Supplied records Block Start

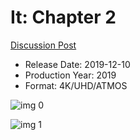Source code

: # It: Chapter 2

[Discussion Post](https://www.avsforum.com/threads/bass-eq-for-filtered-movies.2995212/post-58888316)

* Release Date: 2019-12-10
* Production Year: 2019
* Format: 4K/UHD/ATMOS

![img 0](https://i.imgur.com/FALKXWF.jpg)

![img 1](https://i.imgur.com/MgFk9YD.png)

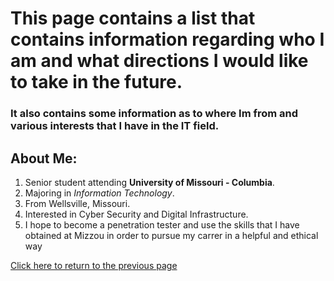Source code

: # This page contains a list that contains information regarding who I am and what directions I would like to take in the future.
### It also contains some information as to where Im from and various interests that I have in the IT field.

## About Me:
1. Senior student attending **University of Missouri - Columbia**.
2. Majoring in *Information Technology*.
3. From Wellsville, Missouri.
4. Interested in Cyber Security and Digital Infrastructure.
5. I hope to become a penetration tester and use the skills that I have obtained at Mizzou in order to pursue my carrer in a helpful and ethical way

[Click here to return to the previous page](https://github.com/GageSmith22/INFOTC-1000-Midterm/blob/main/README.md)

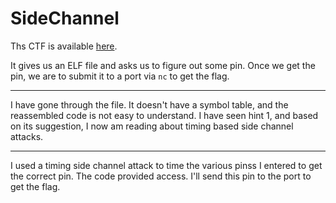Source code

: # SideChannel

Ths CTF is available [here](https://play.picoctf.org/practice/challenge/298?category=4&page=1&solved=1).

It gives us an ELF file and asks us to figure out some pin. Once we get the pin, we are to submit it to a port via `nc` to get the flag.

---

I have gone through the file. It doesn't have a symbol table, and the reassembled code is not easy to understand. I have seen hint 1, and based on its suggestion, I now am reading about timing based side channel attacks.

---

I used a timing side channel attack to time the various pinss I entered to get the correct pin. The code provided access. I'll send this pin to the port to get the flag.
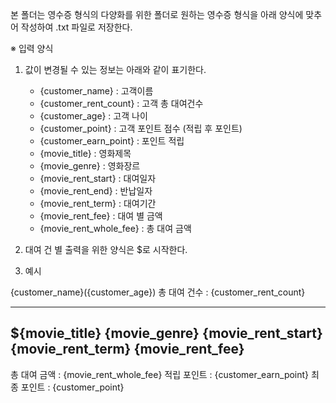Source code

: 본 폴더는 영수증 형식의 다양화를 위한 폴더로 원하는 영수증 형식을 아래 양식에 맞추어 작성하여 .txt 파일로 저장한다.

※ 입력 양식
1. 값이 변경될 수 있는 정보는 아래와 같이 표기한다.
	- {customer_name} : 고객이름
	- {customer_rent_count} : 고객 총 대여건수
	- {customer_age} : 고객 나이
	- {customer_point} : 고객 포인트 점수 (적립 후 포인트)
	- {customer_earn_point} : 포인트 적립
	- {movie_title} : 영화제목
	- {movie_genre} : 영화장르
	- {movie_rent_start} : 대여일자
	- {movie_rent_end} : 반납일자
	- {movie_rent_term} : 대여기간
	- {movie_rent_fee} : 대여 별 금액
	- {movie_rent_whole_fee} : 총 대여 금액

2. 대여 건 별 출력을 위한 양식은 $로 시작한다.

3. 예시

{customer_name}({customer_age})
총 대여 건수 : {customer_rent_count}

-----------------------------------
${movie_title} {movie_genre} {movie_rent_start} {movie_rent_term} {movie_rent_fee}
-----------------------------------

총 대여 금액 : {movie_rent_whole_fee}
적립 포인트 : {customer_earn_point}
최종 포인트 : {customer_point}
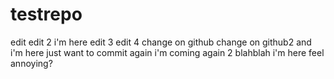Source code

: # testrepo
edit
edit 2
i'm here
edit 3
edit 4
change on github
change on github2
and i'm here
just want to commit again
i'm coming again 2
blahblah
i'm here feel annoying?
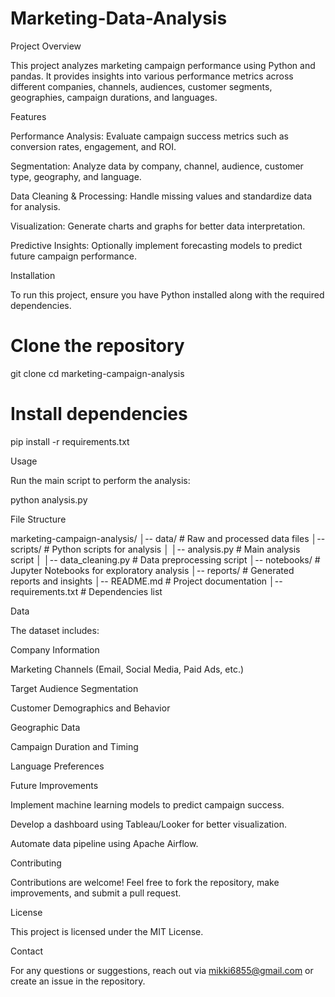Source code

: # Marketing-Data-Analysis
Project Overview

This project analyzes marketing campaign performance using Python and pandas. It provides insights into various performance metrics across different companies, channels, audiences, customer segments, geographies, campaign durations, and languages.

Features

Performance Analysis: Evaluate campaign success metrics such as conversion rates, engagement, and ROI.

Segmentation: Analyze data by company, channel, audience, customer type, geography, and language.

Data Cleaning & Processing: Handle missing values and standardize data for analysis.

Visualization: Generate charts and graphs for better data interpretation.

Predictive Insights: Optionally implement forecasting models to predict future campaign performance.

Installation

To run this project, ensure you have Python installed along with the required dependencies.

# Clone the repository
git clone <repository-url>
cd marketing-campaign-analysis

# Install dependencies
pip install -r requirements.txt

Usage

Run the main script to perform the analysis:

python analysis.py

File Structure

marketing-campaign-analysis/
│-- data/               # Raw and processed data files
│-- scripts/            # Python scripts for analysis
│   │-- analysis.py     # Main analysis script
│   │-- data_cleaning.py # Data preprocessing script
│-- notebooks/          # Jupyter Notebooks for exploratory analysis
│-- reports/            # Generated reports and insights
│-- README.md           # Project documentation
│-- requirements.txt    # Dependencies list

Data

The dataset includes:

Company Information

Marketing Channels (Email, Social Media, Paid Ads, etc.)

Target Audience Segmentation

Customer Demographics and Behavior

Geographic Data

Campaign Duration and Timing

Language Preferences

Future Improvements

Implement machine learning models to predict campaign success.

Develop a dashboard using Tableau/Looker for better visualization.

Automate data pipeline using Apache Airflow.

Contributing

Contributions are welcome! Feel free to fork the repository, make improvements, and submit a pull request.

License

This project is licensed under the MIT License.

Contact

For any questions or suggestions, reach out via mikki6855@gmail.com or create an issue in the repository.
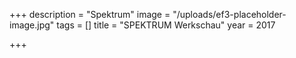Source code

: +++
description = "Spektrum"
image = "/uploads/ef3-placeholder-image.jpg"
tags = []
title = "SPEKTRUM Werkschau"
year = 2017

+++
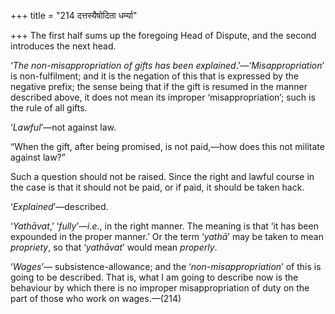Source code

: +++
title = "214 दत्तस्यैषोदिता धर्म्या"

+++
The first half sums up the foregoing Head of Dispute, and the second
introduces the next head.

‘*The non-misappropriation of gifts has been
explained*.’—‘*Misappropriation*’ is non-fulfilment; and it is the
negation of this that is expressed by the negative prefix; the sense
being that if the gift is resumed in the manner described above, it does
not mean its improper ‘misappropriation’; such is the rule of all gifts.

‘*Lawful*’—not against law.

“When the gift, after being promised, is not paid,—how does this not
militate against law?”

Such a question should not be raised. Since the right and lawful course
in the case is that it should not be paid, or if paid, it should be
taken hack.

‘*Explained*’—described.

‘*Yathāvat*,’ ‘*fully*’—*i.e*., in the right manner. The meaning is that
‘it has been expounded in the proper manner.’ Or the term ‘*yathā*’ may
be taken to mean *propriety*, so that ‘*yathāvat*’ would mean
*properly*.

‘*Wages*’— subsistence-allowance; and the ‘*non-misappropriation*’ of
this is going to be described. That is, what I am going to describe now
is the behaviour by which there is no improper misappropriation of duty
on the part of those who work on wages.—(214)
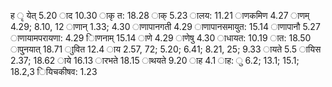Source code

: ह ृ येत् 5.20 ाद 10.30 ाकृ त: 18.28 ाक् 5.23 ालय: 11.21 ाणकमिण 4.27 ाणम् 4.29; 8.10, 12 ाणान् 1.33; 4.30 ाणापानगती 4.29 ाणापानसमायुत: 15.14 ाणापानौ 5.27 ाणायामपरायणा: 4.29 ािणनाम् 15.14 ाणे 4.29 ाणेषु 4.30 ाधायत: 10.19 ात: 18.50 ापु्नयात् 18.71 ाुवित 12.4 ाय 2.57, 72; 5.20; 6.41; 8.21, 25; 9.33 ायते 5.5 ायिस 2.37; 18.62 ाये 16.13 ारभते 18.15 ाथयते 9.20 ाह 4.1 ाह: ु 6.2; 13.1; 15.1; 18.2,3 ियिचकीषव: 1.23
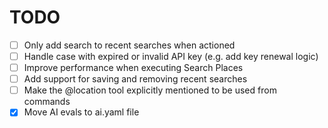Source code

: # TODO

- [ ] Only add search to recent searches when actioned
- [ ] Handle case with expired or invalid API key (e.g. add key renewal logic)
- [ ] Improve performance when executing Search Places
- [ ] Add support for saving and removing recent searches
- [ ] Make the @location tool explicitly mentioned to be used from commands
- [X] Move AI evals to ai.yaml file
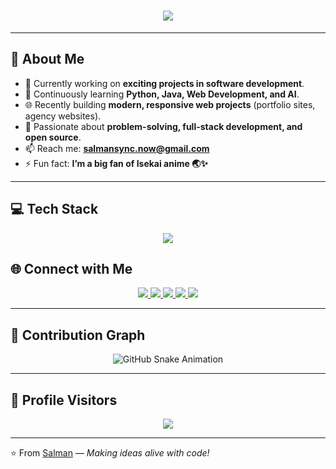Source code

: <!-- Header Typing SVG -->
<h1 align="center">
  <img  src="https://readme-typing-svg.herokuapp.com/?font=Righteous&size=35&center=true&vCenter=true&width=650&height=70&duration=4000&color=b30000&lines=Hello+World!;Hi,+I'm+Salman+Farsi!;A+Passionate+CS+%26+Tech+Student;Exploring+Software+Development;Web+Development+%7C+Java+%7C+Python;UI%2FUX+Design+Enthusiast;Always+Learning+%26+Improving"/>
</h1>

---

## 🚀 About Me
- 🔭 Currently working on **exciting projects in software development**.  
- 🌱 Continuously learning **Python, Java, Web Development, and AI**.  
- 🌐 Recently building **modern, responsive web projects** (portfolio sites, agency websites).  
- 🎯 Passionate about **problem-solving, full-stack development, and open source**.  
- 📫 Reach me: **[salmansync.now@gmail.com](mailto:salmansync.now@gmail.com)**  
- ⚡ Fun fact: **I’m a big fan of Isekai anime 🌏✨**  

---

## 💻 Tech Stack  

<p align="center">
  <img src="https://skillicons.dev/icons?i=html,css,js,bootstrap,react,nodejs,python,java,github,git,vscode" />
</p>


## 🌐 Connect with Me  

<p align="center">
  <a href="https://www.youtube.com/@sunixzo" target="_blank">
    <img src="https://img.shields.io/badge/YouTube-FF0000?style=for-the-badge&logo=youtube&logoColor=white" />
  </a>
  <a href="https://www.instagram.com/salmansync/" target="_blank">
    <img src="https://img.shields.io/badge/Instagram-E4405F?style=for-the-badge&logo=instagram&logoColor=white" />
  </a>
  <a href="https://bd.linkedin.com/in/salmansync" target="_blank">
    <img src="https://img.shields.io/badge/LinkedIn-0077B5?style=for-the-badge&logo=linkedin&logoColor=white" />
  </a>
  <a href="https://www.facebook.com/salmansync" target="_blank">
    <img src="https://img.shields.io/badge/Facebook-1877F2?style=for-the-badge&logo=facebook&logoColor=white" />
  </a>
  <a href="https://wa.link/aqvbju" target="_blank">
    <img src="https://img.shields.io/badge/WhatsApp-25D366?style=for-the-badge&logo=whatsapp&logoColor=white" />
  </a>
</p>

---

## 🐍 Contribution Graph  

<p align="center">
  <picture>
    <source media="(prefers-color-scheme: dark)" srcset="https://raw.githubusercontent.com/salmansync/salmansync/output/github-snake-dark.svg" />
    <source media="(prefers-color-scheme: light)" srcset="https://raw.githubusercontent.com/salmansync/salmansync/output/github-snake.svg" />
    <img alt="GitHub Snake Animation" src="https://raw.githubusercontent.com/salmansync/salmansync/output/github-snake.svg" />
  </picture>
</p>

---

## 🎯 Profile Visitors  

<p align="center">
  <img src="https://komarev.com/ghpvc/?username=salmansync&color=blue&style=for-the-badge" />
</p>

---

⭐️ From [Salman](https://github.com/salmansync) — *Making ideas alive with code!*
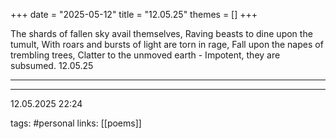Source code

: +++
date = "2025-05-12"
title = "12.05.25"
themes = []
+++

The shards of fallen sky avail themselves,
Raving beasts to dine upon the tumult,
With roars and bursts of light are torn in rage,
Fall upon the napes of trembling trees,
Clatter to the unmoved earth - 
Impotent, they are subsumed.
12.05.25

---



---

12.05.2025 22:24

tags: #personal
links: [[poems]]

Supplied records Block End

- _Your instructions_
Edit the data from its start through the line containing "5. I hope to", including that line, by replacing "Majoring" with "Specializing" and keeping everything else the same. Omit the pictures from your answer.

- _Response to this exercise_
Source code

: # It: Chapter 2

[Discussion Post](https://www.avsforum.com/threads/bass-eq-for-filtered-movies.2995212/post-58888316)

* Release Date: 2019-12-10
* Production Year: 2019
* Format: 4K/UHD/ATMOS

![img 0](https://i.imgur.com/FALKXWF.jpg)

![img 1](https://i.imgur.com/MgFk9YD.png)

Source code

: # This page contains a list that contains information regarding who I am and what directions I would like to take in the future.
### It also contains some information as to where Im from and various interests that I have in the IT field.

## About Me:
1. Senior student attending **University of Missouri - Columbia**.
2. Specializing in *Information Technology*.
3. From Wellsville, Missouri.
4. Interested in Cyber Security and Digital Infrastructure.
5. I hope to become a penetration tester and use the skills that I have obtained at Mizzou in order to pursue my carrer in a helpful and ethical way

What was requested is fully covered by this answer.